Trying not to focus on the comic potential of my looming death, I began to back away slowly, keeping the flashlight beam locked on those silent eyes, expecting every moment that the big cat would be upon me. But those greenish-yellow lasers remained unblinking, and after what seemed like forever I backed into the door, turned the knob behind my back while keeping those glowing eyes in sight, and eased into the house. Shutting the door quietly, I made several resolutions instantly. First, I would never, ever go outside again. Second, I would let my wife’s cat out immediately. Third, I would change my boxers as soon as possible. And, fourth, I would snap on the exterior light in hopes of spotting the cat. I quickly hit the switch and pressed my face to the window. Slowly, calmly, out from the sagebrush walked a huge . . . bobcat.

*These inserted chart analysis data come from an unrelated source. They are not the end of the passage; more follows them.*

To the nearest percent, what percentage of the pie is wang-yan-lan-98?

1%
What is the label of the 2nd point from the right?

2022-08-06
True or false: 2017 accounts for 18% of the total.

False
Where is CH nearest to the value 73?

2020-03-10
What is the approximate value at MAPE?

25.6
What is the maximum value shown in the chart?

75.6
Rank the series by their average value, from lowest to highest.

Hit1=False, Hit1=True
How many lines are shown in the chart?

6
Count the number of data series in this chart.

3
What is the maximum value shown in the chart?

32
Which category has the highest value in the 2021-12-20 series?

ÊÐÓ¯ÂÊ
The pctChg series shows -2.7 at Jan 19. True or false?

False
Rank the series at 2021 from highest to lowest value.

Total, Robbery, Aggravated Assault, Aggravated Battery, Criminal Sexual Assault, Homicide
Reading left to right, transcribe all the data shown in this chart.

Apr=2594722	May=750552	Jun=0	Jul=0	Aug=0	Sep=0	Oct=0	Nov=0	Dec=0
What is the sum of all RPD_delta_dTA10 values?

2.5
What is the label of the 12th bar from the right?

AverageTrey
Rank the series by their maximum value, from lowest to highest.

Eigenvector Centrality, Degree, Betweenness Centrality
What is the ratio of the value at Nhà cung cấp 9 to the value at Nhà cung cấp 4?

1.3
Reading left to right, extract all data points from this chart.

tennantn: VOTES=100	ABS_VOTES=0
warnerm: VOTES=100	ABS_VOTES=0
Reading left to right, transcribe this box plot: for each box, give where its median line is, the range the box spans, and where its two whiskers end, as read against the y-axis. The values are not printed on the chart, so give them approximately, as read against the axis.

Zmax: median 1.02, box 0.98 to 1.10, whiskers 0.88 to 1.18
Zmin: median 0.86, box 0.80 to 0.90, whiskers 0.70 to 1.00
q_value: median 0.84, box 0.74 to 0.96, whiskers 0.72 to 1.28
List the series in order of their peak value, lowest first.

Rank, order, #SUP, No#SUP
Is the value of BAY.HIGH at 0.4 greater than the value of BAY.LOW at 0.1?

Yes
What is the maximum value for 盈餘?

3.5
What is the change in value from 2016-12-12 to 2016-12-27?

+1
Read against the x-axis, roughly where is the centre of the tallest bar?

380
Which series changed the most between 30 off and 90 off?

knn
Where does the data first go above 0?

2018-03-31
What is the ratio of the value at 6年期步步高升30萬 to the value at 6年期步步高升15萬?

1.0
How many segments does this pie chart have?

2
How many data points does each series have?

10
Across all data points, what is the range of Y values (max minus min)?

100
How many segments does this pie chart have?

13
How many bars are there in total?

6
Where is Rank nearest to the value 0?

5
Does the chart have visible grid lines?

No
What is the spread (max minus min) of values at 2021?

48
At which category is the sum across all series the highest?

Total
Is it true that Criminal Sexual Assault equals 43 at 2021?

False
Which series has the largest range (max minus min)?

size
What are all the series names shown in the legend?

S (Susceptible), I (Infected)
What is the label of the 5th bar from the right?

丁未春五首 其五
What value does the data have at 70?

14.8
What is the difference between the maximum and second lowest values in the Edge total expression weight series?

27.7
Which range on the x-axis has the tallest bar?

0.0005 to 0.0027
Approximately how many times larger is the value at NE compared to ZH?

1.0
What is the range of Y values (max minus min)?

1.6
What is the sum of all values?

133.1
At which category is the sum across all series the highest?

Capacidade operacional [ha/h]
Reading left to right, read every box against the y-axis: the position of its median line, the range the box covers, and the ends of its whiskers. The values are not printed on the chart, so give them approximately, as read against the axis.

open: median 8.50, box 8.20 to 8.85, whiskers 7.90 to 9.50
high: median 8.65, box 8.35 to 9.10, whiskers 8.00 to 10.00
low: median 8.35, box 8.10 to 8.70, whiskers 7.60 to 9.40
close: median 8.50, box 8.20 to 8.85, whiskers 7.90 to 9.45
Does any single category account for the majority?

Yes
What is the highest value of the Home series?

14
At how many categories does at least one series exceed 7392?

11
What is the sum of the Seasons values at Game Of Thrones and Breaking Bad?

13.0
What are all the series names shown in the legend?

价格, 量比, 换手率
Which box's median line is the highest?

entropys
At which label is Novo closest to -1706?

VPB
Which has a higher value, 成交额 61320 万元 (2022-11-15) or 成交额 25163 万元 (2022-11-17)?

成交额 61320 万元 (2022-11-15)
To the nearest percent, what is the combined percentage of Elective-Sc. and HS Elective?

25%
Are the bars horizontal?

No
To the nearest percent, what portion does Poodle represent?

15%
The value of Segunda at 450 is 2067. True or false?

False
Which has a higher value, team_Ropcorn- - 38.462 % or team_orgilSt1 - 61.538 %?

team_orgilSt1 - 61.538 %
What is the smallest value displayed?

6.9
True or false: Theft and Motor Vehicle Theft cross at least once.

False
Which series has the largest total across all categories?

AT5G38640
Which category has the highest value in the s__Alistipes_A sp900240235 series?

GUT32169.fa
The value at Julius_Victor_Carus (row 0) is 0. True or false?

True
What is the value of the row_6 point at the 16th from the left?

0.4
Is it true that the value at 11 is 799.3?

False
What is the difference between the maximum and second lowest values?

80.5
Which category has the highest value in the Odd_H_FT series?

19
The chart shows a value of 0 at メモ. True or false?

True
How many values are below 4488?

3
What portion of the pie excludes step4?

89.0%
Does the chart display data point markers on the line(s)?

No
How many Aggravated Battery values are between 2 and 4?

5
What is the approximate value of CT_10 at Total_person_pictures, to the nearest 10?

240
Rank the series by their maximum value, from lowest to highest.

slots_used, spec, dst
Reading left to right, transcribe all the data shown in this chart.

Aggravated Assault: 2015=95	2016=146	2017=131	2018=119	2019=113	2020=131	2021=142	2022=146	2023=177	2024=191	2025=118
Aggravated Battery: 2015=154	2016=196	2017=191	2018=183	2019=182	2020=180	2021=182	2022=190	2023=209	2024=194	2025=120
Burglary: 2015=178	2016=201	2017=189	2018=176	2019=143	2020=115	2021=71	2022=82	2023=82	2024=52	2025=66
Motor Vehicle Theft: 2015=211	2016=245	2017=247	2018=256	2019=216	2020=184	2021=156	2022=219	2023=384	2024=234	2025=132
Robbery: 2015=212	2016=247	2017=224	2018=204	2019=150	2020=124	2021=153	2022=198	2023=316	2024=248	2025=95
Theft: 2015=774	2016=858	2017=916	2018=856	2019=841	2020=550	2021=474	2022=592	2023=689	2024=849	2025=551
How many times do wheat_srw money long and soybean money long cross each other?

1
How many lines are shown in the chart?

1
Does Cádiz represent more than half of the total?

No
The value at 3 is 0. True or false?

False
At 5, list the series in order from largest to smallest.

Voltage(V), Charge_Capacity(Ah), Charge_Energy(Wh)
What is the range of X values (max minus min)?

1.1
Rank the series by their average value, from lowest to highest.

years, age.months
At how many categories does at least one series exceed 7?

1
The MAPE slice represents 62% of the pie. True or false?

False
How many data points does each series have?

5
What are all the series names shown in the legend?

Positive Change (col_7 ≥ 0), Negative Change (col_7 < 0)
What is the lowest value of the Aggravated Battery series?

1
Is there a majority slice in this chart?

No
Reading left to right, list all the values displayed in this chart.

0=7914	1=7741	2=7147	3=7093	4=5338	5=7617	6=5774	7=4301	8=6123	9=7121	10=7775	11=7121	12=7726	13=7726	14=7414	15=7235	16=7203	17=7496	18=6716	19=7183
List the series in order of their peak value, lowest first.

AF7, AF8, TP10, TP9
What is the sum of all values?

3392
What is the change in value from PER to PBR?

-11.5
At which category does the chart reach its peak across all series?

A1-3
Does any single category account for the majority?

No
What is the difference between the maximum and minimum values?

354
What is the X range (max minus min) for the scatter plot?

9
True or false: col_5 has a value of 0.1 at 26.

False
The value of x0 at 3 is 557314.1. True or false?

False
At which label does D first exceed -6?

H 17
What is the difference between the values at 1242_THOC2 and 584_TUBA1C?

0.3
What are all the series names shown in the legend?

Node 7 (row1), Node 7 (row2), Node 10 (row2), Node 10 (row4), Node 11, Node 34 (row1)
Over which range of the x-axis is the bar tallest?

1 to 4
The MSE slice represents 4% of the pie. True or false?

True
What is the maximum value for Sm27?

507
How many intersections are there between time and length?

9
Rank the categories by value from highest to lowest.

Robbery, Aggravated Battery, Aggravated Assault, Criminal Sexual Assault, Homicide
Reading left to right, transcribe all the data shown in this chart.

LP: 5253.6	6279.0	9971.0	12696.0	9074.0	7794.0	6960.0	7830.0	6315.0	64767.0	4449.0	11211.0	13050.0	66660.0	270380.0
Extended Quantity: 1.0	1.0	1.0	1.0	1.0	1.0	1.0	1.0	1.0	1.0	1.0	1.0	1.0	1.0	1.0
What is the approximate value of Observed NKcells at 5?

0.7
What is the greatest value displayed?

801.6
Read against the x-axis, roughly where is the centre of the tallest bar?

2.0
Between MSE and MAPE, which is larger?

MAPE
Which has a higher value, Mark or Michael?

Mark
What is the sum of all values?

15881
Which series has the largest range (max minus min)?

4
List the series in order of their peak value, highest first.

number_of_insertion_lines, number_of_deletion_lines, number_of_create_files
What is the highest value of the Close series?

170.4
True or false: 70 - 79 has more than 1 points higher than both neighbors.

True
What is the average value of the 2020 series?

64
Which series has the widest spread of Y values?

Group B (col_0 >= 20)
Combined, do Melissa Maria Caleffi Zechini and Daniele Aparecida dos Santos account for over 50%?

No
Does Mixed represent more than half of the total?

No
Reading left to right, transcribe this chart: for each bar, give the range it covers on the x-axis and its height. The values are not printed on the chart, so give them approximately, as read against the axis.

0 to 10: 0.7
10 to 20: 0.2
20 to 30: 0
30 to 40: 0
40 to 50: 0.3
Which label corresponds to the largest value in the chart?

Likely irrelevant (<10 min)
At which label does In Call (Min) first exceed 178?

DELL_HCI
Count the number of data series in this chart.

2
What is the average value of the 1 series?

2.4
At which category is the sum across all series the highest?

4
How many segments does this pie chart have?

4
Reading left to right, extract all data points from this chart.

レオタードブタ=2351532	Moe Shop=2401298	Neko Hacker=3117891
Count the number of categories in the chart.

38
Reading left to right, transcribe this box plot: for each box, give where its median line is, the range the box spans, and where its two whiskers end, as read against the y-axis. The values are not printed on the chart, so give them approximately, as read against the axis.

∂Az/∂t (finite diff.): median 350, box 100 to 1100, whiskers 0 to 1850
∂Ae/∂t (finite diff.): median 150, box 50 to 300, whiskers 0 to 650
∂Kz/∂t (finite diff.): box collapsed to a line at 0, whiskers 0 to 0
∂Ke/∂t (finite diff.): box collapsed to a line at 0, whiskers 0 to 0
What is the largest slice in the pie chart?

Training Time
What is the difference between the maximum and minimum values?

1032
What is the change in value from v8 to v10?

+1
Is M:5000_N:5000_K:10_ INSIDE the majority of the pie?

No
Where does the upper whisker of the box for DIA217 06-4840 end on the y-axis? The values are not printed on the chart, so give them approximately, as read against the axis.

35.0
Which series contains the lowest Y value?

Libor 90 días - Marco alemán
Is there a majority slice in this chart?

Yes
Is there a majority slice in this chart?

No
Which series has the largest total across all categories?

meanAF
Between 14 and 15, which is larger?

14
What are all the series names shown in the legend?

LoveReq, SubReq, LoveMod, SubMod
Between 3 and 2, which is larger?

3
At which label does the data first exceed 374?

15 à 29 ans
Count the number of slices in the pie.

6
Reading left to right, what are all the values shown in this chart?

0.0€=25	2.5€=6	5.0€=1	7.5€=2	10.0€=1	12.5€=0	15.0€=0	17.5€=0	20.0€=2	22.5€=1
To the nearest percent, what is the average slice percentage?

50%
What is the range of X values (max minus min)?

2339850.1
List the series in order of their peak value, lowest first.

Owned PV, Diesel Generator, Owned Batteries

Because bobcats can have a home range of over 100 miles, and are elusive and retiring under any circumstances, the odds of getting a good look at one are vanishingly slim, even for a wild desert hillbilly like me. In a decade living on the Ranting Hill—and walking around 13,000 miles in the hills, canyons, and playas out here—I’ve had only a single glimpse of Lynx rufus. Now, out of nowhere, came this desert ghost, strutting to center stage on a well-lit catwalk of its own. The bobcat strode gracefully across the desert flat beside our house and walked calmly beneath the girls’ swing set. I was surprised at how long and cheetah-like its front legs appeared. The rear haunches were muscular and powerful, an adaptation for pouncing, if not on Darwin Award winners, then on big jackrabbits. The coloration of the thick fur was spectacular, a wild combination of bars, dots, and bowed splotches that helped the animal remain invisible among the dappled sage.
Before the bobcat receded into the darkness beyond the reach of the porch light it stopped just once, momentarily turning its head in my direction. Its face was beautiful, unmistakably lynx-like, with upright, black-tipped ears, and bright eyes, while the broad, curved flair of its whiskered cheeks made its head appear impossibly large. And then it was gone. Although it was only 4:00 a.m. I made myself a mug of strong java, and sat in silence—at last, silence—looking out into the inky darkness, already treasuring the memory of the best night of sleep I never had.